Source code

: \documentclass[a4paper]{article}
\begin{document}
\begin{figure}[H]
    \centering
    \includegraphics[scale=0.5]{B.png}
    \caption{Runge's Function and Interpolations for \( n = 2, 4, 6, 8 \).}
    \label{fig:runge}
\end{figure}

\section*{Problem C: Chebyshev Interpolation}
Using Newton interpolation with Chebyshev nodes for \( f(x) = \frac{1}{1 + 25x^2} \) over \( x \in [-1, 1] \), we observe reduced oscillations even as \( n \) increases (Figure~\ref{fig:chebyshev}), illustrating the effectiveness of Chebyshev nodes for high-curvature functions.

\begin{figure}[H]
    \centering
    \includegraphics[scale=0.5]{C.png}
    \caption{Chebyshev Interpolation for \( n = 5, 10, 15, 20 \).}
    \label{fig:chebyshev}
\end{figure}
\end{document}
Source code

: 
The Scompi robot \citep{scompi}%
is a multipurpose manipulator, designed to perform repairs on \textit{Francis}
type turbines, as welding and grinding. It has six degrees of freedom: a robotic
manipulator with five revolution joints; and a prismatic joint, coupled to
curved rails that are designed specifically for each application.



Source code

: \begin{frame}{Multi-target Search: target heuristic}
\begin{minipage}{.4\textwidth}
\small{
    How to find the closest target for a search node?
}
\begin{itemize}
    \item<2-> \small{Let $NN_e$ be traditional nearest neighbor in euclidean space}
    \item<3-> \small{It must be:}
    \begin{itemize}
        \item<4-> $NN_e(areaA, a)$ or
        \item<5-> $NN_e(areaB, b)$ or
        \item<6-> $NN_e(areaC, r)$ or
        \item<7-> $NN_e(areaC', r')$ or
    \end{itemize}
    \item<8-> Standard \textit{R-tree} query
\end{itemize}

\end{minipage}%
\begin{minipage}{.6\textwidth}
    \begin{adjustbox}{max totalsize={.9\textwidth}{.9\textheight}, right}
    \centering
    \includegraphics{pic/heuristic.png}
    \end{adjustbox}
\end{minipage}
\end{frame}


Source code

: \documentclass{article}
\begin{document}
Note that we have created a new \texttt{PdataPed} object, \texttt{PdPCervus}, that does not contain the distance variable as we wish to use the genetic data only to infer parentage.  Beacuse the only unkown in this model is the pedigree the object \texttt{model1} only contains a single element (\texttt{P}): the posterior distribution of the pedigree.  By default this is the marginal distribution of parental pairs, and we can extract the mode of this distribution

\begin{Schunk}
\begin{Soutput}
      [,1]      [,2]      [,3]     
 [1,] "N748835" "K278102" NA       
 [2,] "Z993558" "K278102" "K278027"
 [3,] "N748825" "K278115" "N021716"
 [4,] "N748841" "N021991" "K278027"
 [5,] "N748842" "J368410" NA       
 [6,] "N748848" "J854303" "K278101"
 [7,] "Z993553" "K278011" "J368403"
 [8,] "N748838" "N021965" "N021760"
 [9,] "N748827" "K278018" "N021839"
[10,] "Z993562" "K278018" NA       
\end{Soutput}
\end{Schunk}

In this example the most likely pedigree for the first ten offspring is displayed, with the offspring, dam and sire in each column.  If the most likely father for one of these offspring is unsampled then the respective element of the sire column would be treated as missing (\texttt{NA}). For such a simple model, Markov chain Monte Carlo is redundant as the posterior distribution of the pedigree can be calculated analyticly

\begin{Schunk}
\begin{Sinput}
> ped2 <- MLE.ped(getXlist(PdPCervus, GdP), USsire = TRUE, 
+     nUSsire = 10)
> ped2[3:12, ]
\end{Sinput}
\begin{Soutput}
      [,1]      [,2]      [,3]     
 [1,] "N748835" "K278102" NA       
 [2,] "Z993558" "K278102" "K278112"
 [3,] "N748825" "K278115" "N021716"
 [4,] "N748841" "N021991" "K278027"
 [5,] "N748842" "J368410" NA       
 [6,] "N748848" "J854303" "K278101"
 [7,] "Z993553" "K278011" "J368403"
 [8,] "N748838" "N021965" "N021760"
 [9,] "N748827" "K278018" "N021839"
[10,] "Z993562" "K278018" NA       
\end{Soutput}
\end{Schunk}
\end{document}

· · · · · · ·

[WHAT NEEDS TO BE DONE] Your task is to copy each line of the entries that includes the word "scale".

[FINISHED EXERCISE]
    \includegraphics[scale=0.5]{B.png}
    \includegraphics[scale=0.5]{C.png}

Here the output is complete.